LNG is the demand story that matters

LNG feedgas demand reached 14 Bcf/d in Q2 2026, up from 12.5 Bcf/d in Q2 2025. The key development in H2 2026 is the startup of Plaquemines LNG (Phase 1) and the Corpus Christi Stage 3 expansion, which will add a combined 3 Bcf/d of liquefaction capacity by year-end. Once these facilities are operational, the feedgas demand floor rises to 16-17 Bcf/d regardless of seasonal weather patterns.

The LNG-driven structural floor is the most important development in the Henry Hub market. Before the LNG export era (pre-2016), Henry Hub was primarily a weather-driven market with inventory builds and draws tied to heating and cooling demand. The LNG link has added a permanent demand source that operates independent of weather. When Henry Hub spot prices fall below the marginal cost of LNG production (estimated at $2.50-3.00/MMBtu for Gulf Coast liquefaction plants), LNG buyers increase feedgas offtake.

Storage is adequate but the injection season is late

Working gas in storage stood at 3,100 Bcf as of early July 2026, roughly 10% above the five-year average. Injections have been running at 70-80 Bcf/week, in line with seasonal norms. The storage surplus provides a comfortable buffer heading into winter, but it also removes the price catalyst that comes from storage deficits.

The EIA's STEO projects Henry Hub averaging $3.00/MMBtu for 2026, with Q4 prices rising to $3.50 as winter heating demand combines with LNG feedgas growth. The range of outcomes is narrow by historical standards, reflecting the increased predictability of the LNG-supplemented market.

Bull, bear, and base cases

The bull case: a colder-than-normal winter combines with the Plaquemines startup to push Henry Hub to $4.50/MMBtu in Q4 2026. European TTF prices remain elevated above $15/MMBtu, keeping LNG cargoes flowing to Europe and limiting Asia pull.

The bear case: mild weather persists through fall, production surprises to the upside, and the LNG capacity additions are delayed. Henry Hub tests $2.50/MMBtu, the marginal cost of Haynesville production.

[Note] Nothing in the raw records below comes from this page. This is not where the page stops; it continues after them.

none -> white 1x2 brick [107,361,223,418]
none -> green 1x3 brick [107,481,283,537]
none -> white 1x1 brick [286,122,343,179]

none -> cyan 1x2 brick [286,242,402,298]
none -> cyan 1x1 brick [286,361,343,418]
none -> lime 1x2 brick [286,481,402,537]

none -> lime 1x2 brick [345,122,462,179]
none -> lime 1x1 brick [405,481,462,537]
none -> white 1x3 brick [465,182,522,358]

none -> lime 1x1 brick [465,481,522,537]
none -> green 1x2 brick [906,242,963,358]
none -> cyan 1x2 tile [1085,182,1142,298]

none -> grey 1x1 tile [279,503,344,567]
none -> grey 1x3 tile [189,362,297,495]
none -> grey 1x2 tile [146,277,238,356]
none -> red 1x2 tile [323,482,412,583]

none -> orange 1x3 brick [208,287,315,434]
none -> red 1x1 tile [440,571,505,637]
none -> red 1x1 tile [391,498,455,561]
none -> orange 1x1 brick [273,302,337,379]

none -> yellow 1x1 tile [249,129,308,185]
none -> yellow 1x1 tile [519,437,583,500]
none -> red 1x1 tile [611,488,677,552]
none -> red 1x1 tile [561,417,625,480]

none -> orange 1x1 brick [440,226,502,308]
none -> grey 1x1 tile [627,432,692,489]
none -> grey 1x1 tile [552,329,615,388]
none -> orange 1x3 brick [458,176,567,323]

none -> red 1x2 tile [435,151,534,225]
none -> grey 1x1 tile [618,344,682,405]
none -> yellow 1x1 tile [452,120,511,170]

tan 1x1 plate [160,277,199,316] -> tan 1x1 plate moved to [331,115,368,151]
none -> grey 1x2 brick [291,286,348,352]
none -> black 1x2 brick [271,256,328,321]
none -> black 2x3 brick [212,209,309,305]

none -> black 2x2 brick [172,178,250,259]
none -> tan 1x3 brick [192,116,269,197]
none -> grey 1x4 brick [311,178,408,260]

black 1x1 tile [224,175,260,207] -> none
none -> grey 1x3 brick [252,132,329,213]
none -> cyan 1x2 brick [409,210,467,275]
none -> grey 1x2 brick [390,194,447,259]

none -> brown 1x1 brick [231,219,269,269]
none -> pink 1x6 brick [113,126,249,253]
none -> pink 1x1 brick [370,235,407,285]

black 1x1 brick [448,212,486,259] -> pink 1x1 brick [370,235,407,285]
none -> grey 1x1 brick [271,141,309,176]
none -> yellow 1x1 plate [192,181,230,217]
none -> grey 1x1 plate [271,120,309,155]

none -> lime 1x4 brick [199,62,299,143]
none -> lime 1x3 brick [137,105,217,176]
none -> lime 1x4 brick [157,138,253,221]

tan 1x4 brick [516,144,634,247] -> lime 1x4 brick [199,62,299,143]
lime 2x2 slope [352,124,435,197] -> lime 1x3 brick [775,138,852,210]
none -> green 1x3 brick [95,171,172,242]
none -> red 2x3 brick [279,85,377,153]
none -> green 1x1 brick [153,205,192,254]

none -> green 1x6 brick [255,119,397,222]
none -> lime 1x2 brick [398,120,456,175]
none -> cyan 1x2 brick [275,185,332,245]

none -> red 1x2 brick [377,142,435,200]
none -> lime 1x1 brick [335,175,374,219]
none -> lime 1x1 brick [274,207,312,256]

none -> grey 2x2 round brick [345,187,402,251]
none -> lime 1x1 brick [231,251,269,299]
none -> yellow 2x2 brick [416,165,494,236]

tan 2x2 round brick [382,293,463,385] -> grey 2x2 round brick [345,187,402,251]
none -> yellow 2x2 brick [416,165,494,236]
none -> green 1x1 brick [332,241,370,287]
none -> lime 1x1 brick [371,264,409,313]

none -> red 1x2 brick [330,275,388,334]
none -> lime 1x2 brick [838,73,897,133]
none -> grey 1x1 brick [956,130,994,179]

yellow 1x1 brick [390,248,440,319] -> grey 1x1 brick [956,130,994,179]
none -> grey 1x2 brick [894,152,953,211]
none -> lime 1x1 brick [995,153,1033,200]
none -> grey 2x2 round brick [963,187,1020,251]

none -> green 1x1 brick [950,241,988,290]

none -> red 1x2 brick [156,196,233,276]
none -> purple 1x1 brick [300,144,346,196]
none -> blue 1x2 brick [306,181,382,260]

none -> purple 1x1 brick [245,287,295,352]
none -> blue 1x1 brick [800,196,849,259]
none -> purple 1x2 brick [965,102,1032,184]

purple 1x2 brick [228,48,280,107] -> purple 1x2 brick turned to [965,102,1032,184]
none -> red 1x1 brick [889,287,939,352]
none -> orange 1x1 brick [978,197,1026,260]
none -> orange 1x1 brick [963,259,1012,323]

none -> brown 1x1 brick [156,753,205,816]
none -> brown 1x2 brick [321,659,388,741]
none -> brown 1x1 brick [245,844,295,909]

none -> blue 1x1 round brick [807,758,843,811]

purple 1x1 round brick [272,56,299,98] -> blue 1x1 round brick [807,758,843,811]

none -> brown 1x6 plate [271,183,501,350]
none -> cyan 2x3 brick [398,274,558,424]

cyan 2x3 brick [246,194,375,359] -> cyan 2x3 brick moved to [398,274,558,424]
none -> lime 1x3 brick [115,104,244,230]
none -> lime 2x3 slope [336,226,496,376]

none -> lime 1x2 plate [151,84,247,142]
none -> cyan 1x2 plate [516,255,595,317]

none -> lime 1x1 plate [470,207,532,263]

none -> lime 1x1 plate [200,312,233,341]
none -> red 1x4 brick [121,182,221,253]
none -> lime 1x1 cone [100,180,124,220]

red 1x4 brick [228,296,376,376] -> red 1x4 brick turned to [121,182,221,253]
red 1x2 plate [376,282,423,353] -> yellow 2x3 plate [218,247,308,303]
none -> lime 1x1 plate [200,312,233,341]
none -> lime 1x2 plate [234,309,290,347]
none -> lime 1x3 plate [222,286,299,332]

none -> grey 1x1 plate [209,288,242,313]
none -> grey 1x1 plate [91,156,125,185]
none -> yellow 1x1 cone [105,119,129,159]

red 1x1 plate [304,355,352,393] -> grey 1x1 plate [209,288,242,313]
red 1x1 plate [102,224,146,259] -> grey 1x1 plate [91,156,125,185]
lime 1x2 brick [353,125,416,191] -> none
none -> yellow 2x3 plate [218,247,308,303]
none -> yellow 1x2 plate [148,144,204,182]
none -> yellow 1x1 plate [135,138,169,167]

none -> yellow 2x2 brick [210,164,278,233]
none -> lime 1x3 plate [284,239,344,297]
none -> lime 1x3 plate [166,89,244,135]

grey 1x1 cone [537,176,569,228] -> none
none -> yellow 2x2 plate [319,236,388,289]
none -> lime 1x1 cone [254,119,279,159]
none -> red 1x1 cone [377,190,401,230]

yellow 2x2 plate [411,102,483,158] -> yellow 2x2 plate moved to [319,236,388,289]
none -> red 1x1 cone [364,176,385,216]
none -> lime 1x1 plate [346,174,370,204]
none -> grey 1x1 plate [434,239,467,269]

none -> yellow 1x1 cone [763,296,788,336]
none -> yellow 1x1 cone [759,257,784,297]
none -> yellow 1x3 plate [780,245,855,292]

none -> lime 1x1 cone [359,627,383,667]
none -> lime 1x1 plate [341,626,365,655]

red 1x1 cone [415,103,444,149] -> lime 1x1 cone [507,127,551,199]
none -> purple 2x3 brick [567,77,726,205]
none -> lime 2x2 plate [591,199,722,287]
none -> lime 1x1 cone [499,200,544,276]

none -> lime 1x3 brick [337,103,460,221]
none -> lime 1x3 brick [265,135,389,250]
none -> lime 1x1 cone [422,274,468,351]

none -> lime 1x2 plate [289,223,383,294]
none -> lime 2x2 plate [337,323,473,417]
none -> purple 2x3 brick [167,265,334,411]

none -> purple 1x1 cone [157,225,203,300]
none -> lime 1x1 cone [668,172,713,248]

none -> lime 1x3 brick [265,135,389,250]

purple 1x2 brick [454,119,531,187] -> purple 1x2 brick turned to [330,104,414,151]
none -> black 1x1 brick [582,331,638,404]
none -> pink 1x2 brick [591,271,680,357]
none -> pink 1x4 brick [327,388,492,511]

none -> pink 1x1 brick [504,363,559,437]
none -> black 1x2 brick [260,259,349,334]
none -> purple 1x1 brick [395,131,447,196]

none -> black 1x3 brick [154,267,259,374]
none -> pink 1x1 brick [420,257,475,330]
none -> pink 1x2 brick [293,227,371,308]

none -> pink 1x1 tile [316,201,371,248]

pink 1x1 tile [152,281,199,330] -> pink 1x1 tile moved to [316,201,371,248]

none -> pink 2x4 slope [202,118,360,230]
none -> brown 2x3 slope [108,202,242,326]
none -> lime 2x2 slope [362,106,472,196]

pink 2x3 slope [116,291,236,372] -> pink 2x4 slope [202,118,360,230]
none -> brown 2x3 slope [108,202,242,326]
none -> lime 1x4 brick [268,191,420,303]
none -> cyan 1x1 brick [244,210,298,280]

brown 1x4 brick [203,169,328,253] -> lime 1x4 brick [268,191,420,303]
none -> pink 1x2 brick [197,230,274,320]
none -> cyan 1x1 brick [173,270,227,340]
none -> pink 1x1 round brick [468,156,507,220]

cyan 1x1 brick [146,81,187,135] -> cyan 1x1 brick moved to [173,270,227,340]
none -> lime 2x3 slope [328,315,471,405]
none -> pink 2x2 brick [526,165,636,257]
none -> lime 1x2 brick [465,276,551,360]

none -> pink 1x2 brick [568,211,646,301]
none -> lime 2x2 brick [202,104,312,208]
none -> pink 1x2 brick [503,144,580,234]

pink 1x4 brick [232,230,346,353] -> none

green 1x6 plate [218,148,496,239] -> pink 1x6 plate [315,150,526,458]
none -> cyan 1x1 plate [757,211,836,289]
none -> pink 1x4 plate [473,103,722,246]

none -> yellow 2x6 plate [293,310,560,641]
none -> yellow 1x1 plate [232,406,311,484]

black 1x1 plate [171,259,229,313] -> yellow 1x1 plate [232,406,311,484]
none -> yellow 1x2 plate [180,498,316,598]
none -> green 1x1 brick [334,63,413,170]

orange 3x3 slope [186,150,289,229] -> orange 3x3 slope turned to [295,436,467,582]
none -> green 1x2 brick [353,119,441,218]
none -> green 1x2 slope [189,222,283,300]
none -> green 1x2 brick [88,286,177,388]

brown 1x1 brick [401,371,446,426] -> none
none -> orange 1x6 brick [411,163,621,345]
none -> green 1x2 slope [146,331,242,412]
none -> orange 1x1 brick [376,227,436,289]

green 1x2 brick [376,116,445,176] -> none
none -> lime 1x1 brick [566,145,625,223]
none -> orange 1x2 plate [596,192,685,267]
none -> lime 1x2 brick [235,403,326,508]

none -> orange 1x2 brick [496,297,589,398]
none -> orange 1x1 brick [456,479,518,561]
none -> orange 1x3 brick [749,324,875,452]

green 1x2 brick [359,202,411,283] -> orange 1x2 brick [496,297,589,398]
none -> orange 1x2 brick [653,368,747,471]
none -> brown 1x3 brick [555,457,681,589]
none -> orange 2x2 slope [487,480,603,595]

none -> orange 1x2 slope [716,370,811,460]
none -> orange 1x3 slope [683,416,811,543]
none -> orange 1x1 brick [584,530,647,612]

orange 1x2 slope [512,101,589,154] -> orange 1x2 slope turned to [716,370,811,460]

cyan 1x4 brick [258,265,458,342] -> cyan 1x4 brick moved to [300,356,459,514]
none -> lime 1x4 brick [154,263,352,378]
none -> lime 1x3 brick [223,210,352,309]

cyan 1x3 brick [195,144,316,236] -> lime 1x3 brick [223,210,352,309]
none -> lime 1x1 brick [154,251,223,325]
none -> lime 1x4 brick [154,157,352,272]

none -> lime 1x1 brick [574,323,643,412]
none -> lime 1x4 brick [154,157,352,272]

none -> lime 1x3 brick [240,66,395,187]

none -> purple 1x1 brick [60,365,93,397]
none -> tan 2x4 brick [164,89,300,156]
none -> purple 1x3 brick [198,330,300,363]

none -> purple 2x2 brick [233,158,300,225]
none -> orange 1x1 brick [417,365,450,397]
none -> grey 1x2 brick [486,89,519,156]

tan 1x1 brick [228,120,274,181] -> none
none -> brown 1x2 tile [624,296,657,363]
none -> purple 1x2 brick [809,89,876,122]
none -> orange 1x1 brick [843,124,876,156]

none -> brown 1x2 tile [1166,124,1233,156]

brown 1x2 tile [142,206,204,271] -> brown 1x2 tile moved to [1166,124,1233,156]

The base case: normal weather, on-time LNG capacity additions, and production at trend. Henry Hub trades $2.75-3.50/MMBtu for the rest of 2026, exiting the year at $3.25-3.50. The risk distribution is skewed to the upside because the LNG floor is hardening.

What this means for buyers

Natural gas procurement has changed. The LNG export link has transformed Henry Hub from a weather-driven market to a global gas market with a structural price floor. For industrial buyers: $2.91/MMBtu is close to the floor. Lock in 12-month fixed-price contracts at $3.00-3.10/MMBtu. The risk of a sustained break below $2.50 is low given the LNG export floor and production cost support. For power generators: the Henry Hub-TTF spread of $10-12/MMBtu means US gas is the cheapest energy source in the world. If you have fuel switching capability, gas is deeply undervalued relative to global alternatives — lock in term volumes through Q2 2027.